Vance has been happy to serve the role of provocateur – including this week, when he plans to visit a US military base in Greenland, an autonomous territory of Denmark that Trump has said he wants to take over. Danish and Greenlandic leaders were riled by the original plan for second lady Usha Vance to come uninvited to the territory to watch a dogsled race in Greenland’s capital, but now they say they are comfortable with a trip that is confined to the base.
A third person familiar with Vance’s role in internal conversations said that, similar to the Signal chat, the Vice-President frequently takes the role of sharp sceptic of decades of US policy towards Europe.
Three years into the war in Ukraine, for instance, Vance has regularly questioned the US interest in continuing to ship arms to Kyiv – especially when major economies such as Germany have continued to be slow to increase defence spending, invest in their military industries and display as much urgency to help Kyiv as he says Washington has.

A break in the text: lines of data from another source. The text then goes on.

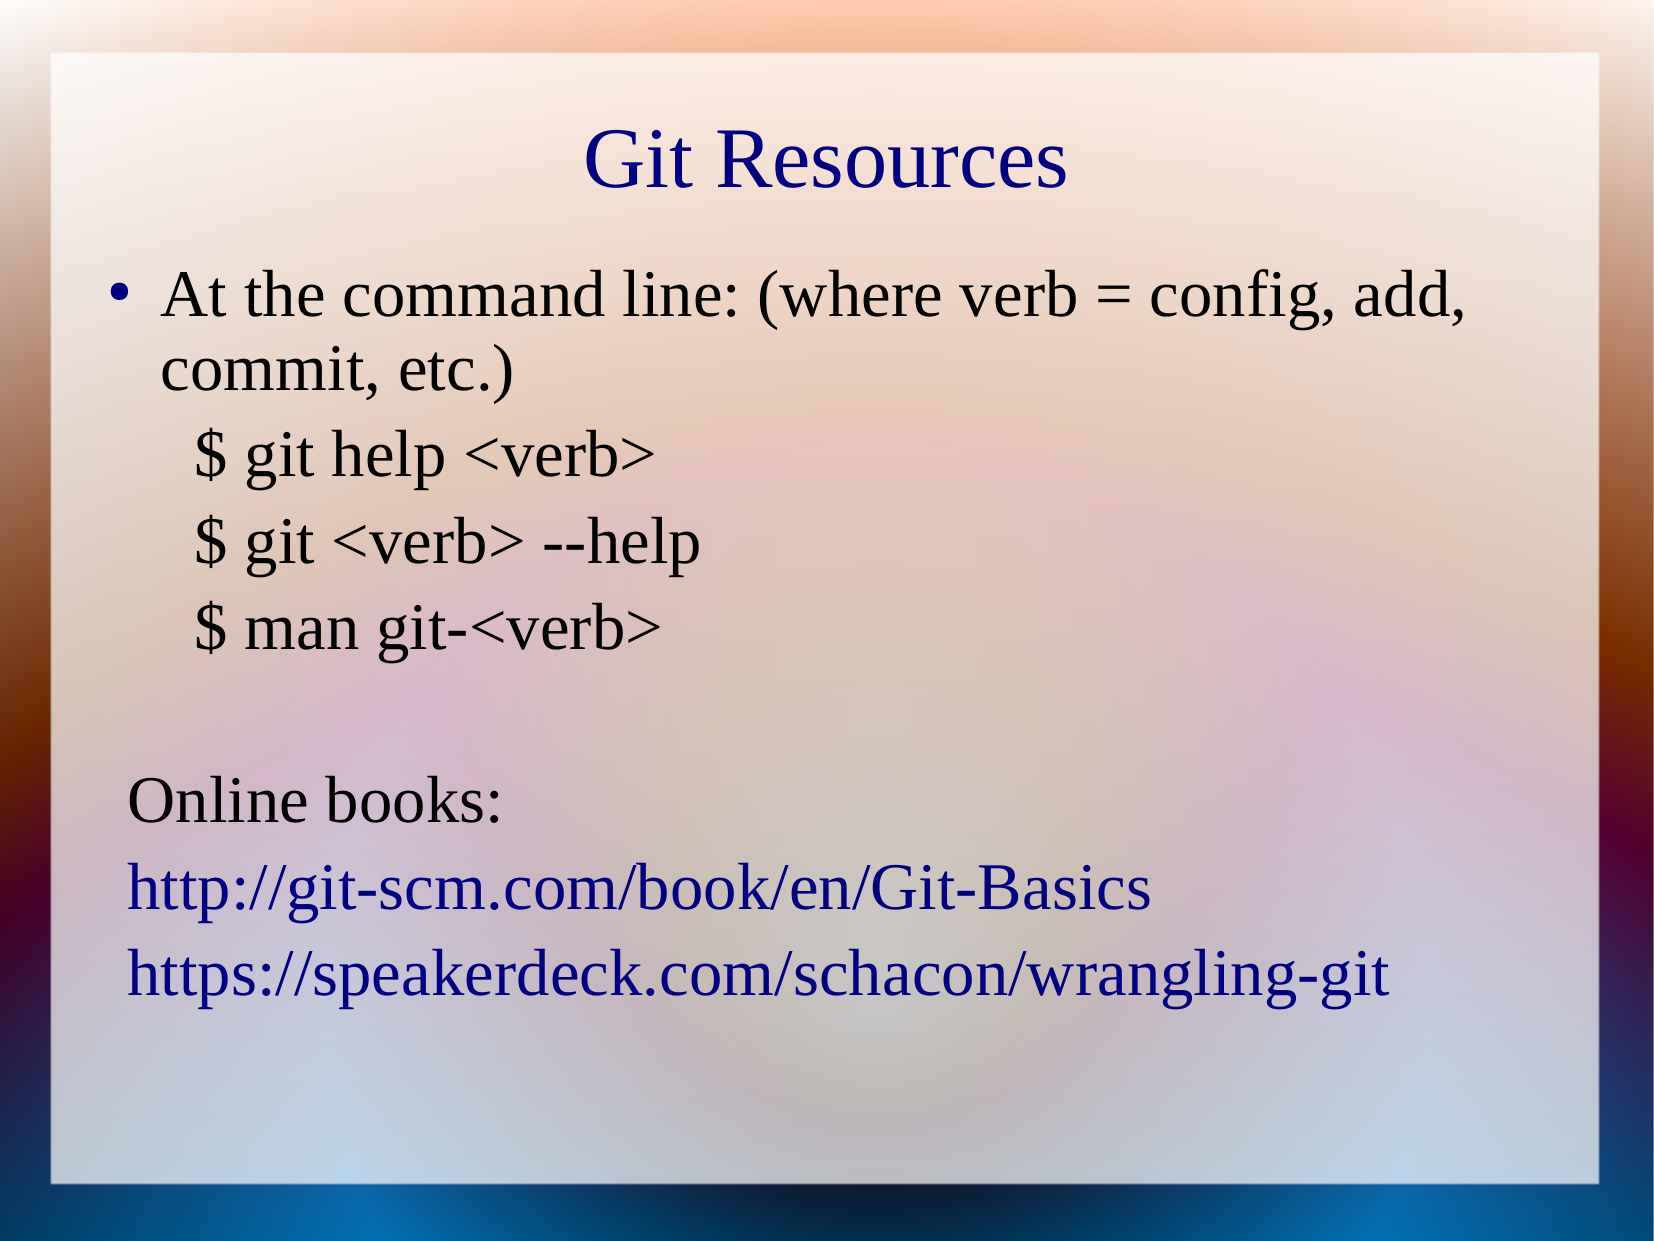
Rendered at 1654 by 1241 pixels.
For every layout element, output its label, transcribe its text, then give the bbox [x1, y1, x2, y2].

list At the command line: (where verb = config, add, commit, etc.) $ git help <verb> $ git <verb> --help $ man git-<verb> Online books: http://git-scm.com/book/en/Git-Basics https://speakerdeck.com/schacon/wrangling-git [90, 256, 1546, 1097]
picture [0, 0, 1654, 1241]
title Git Resources [82, 55, 1571, 263]
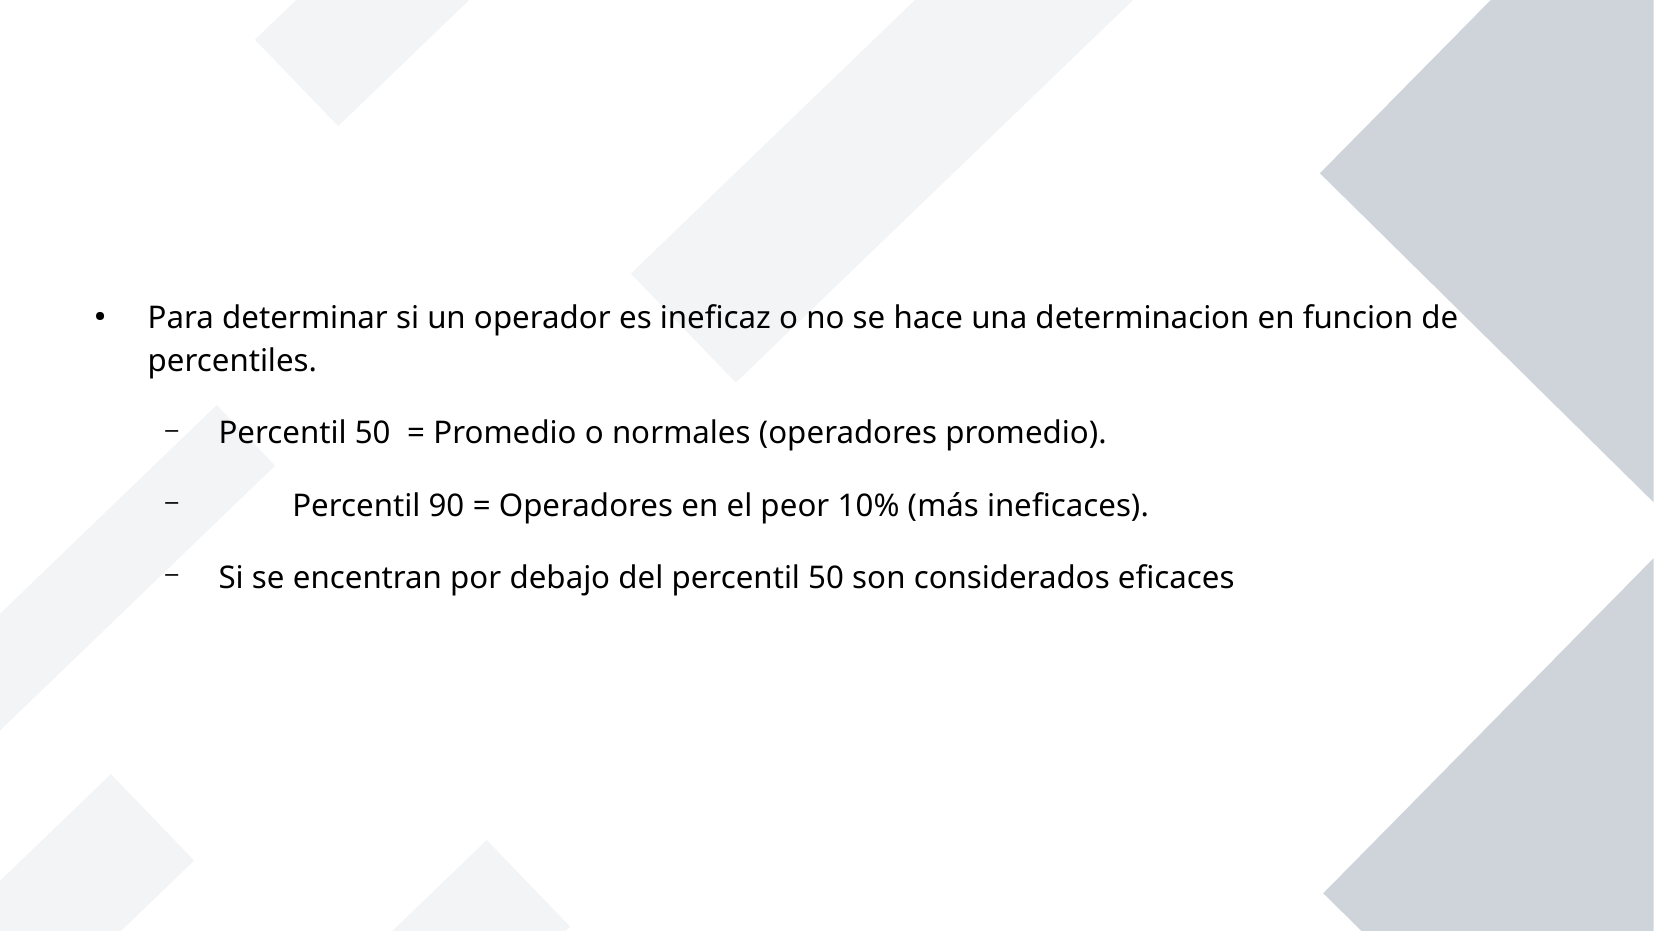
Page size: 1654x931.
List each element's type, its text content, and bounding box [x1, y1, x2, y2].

list Para determinar si un operador es ineficaz o no se hace una determinacion en funcion de percentiles. Percentil 50 = Promedio o normales (operadores promedio). Percentil 90 = Operadores en el peor 10% (más ineficaces). Si se encentran por debajo del percentil 50 son considerados eficaces [76, 295, 1565, 598]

“We have to accept that there are trade-offs,” Vance said last year before he was picked by Trump to be the Vice-President, saying that he believed that US industrial might needed to focus on competition with China. “America cannot manufacture enough weapons to support four different wars in four different corners of the world. We just can’t do it.”
Vance’s allies say his approach is indicative of a generational shift in US policy and that his views are on the upswing.
“You see younger people under the age of 55, Gen X and younger, who are like, ‘You know what? Those wars sucked. We were sold a bill of goods. We aren’t the world’s policeman anymore, and we can’t be,‘” Vlahos said. “And I think he reflects a lot of that.”